WHAT NEEDS TO BE DONE –
Pick every line with "female" from the material below.

PROVIDED INFORMATION –
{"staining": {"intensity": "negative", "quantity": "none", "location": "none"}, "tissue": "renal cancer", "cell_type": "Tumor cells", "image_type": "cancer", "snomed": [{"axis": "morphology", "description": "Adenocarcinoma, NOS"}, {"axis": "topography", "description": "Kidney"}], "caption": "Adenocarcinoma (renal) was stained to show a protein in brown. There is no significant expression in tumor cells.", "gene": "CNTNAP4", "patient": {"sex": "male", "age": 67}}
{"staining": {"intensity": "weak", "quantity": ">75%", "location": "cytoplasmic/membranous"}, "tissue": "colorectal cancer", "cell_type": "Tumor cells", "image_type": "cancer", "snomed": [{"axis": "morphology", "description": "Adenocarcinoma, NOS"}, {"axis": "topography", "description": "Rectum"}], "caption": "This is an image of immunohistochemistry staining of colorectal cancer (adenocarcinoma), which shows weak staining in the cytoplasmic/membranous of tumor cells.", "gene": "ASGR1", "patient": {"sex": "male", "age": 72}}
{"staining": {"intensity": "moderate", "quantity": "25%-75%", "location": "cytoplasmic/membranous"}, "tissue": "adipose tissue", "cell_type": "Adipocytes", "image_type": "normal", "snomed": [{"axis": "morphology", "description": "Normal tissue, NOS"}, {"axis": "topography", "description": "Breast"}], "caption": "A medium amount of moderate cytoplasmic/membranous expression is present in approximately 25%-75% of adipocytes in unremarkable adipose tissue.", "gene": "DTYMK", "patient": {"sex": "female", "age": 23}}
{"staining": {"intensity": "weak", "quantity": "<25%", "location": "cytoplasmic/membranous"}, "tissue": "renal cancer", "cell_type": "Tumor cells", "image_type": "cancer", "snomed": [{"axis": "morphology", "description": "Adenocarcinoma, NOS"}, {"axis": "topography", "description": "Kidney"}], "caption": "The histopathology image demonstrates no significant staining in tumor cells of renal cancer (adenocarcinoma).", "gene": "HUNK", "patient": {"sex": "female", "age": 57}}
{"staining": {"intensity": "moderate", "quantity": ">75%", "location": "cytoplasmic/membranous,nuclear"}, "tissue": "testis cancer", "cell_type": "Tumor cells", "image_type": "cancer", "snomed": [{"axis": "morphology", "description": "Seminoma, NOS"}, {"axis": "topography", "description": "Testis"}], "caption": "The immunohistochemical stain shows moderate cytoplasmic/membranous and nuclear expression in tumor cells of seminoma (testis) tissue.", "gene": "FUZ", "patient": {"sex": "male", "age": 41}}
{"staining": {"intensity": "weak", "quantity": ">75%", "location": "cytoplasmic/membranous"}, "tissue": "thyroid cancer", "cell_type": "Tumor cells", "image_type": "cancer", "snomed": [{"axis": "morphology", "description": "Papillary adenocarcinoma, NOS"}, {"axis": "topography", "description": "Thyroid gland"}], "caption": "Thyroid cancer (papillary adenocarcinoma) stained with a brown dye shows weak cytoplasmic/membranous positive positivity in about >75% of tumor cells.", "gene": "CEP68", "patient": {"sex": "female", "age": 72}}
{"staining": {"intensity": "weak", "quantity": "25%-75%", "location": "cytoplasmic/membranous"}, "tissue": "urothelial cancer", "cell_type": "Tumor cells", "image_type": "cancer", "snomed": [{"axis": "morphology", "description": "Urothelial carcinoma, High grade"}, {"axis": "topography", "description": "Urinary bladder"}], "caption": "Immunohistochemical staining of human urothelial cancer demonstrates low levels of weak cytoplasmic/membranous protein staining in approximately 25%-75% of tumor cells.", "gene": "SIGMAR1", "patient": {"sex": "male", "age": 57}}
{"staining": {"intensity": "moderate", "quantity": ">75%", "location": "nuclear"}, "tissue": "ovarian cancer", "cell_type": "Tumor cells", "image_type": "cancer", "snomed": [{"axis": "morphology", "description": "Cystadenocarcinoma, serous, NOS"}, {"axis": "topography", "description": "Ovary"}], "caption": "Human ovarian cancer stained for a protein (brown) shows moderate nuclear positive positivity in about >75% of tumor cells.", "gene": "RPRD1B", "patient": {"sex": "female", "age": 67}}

RESULT BELOW –
{"staining": {"intensity": "moderate", "quantity": "25%-75%", "location": "cytoplasmic/membranous"}, "tissue": "adipose tissue", "cell_type": "Adipocytes", "image_type": "normal", "snomed": [{"axis": "morphology", "description": "Normal tissue, NOS"}, {"axis": "topography", "description": "Breast"}], "caption": "A medium amount of moderate cytoplasmic/membranous expression is present in approximately 25%-75% of adipocytes in unremarkable adipose tissue.", "gene": "DTYMK", "patient": {"sex": "female", "age": 23}}
{"staining": {"intensity": "weak", "quantity": "<25%", "location": "cytoplasmic/membranous"}, "tissue": "renal cancer", "cell_type": "Tumor cells", "image_type": "cancer", "snomed": [{"axis": "morphology", "description": "Adenocarcinoma, NOS"}, {"axis": "topography", "description": "Kidney"}], "caption": "The histopathology image demonstrates no significant staining in tumor cells of renal cancer (adenocarcinoma).", "gene": "HUNK", "patient": {"sex": "female", "age": 57}}
{"staining": {"intensity": "weak", "quantity": ">75%", "location": "cytoplasmic/membranous"}, "tissue": "thyroid cancer", "cell_type": "Tumor cells", "image_type": "cancer", "snomed": [{"axis": "morphology", "description": "Papillary adenocarcinoma, NOS"}, {"axis": "topography", "description": "Thyroid gland"}], "caption": "Thyroid cancer (papillary adenocarcinoma) stained with a brown dye shows weak cytoplasmic/membranous positive positivity in about >75% of tumor cells.", "gene": "CEP68", "patient": {"sex": "female", "age": 72}}
{"staining": {"intensity": "moderate", "quantity": ">75%", "location": "nuclear"}, "tissue": "ovarian cancer", "cell_type": "Tumor cells", "image_type": "cancer", "snomed": [{"axis": "morphology", "description": "Cystadenocarcinoma, serous, NOS"}, {"axis": "topography", "description": "Ovary"}], "caption": "Human ovarian cancer stained for a protein (brown) shows moderate nuclear positive positivity in about >75% of tumor cells.", "gene": "RPRD1B", "patient": {"sex": "female", "age": 67}}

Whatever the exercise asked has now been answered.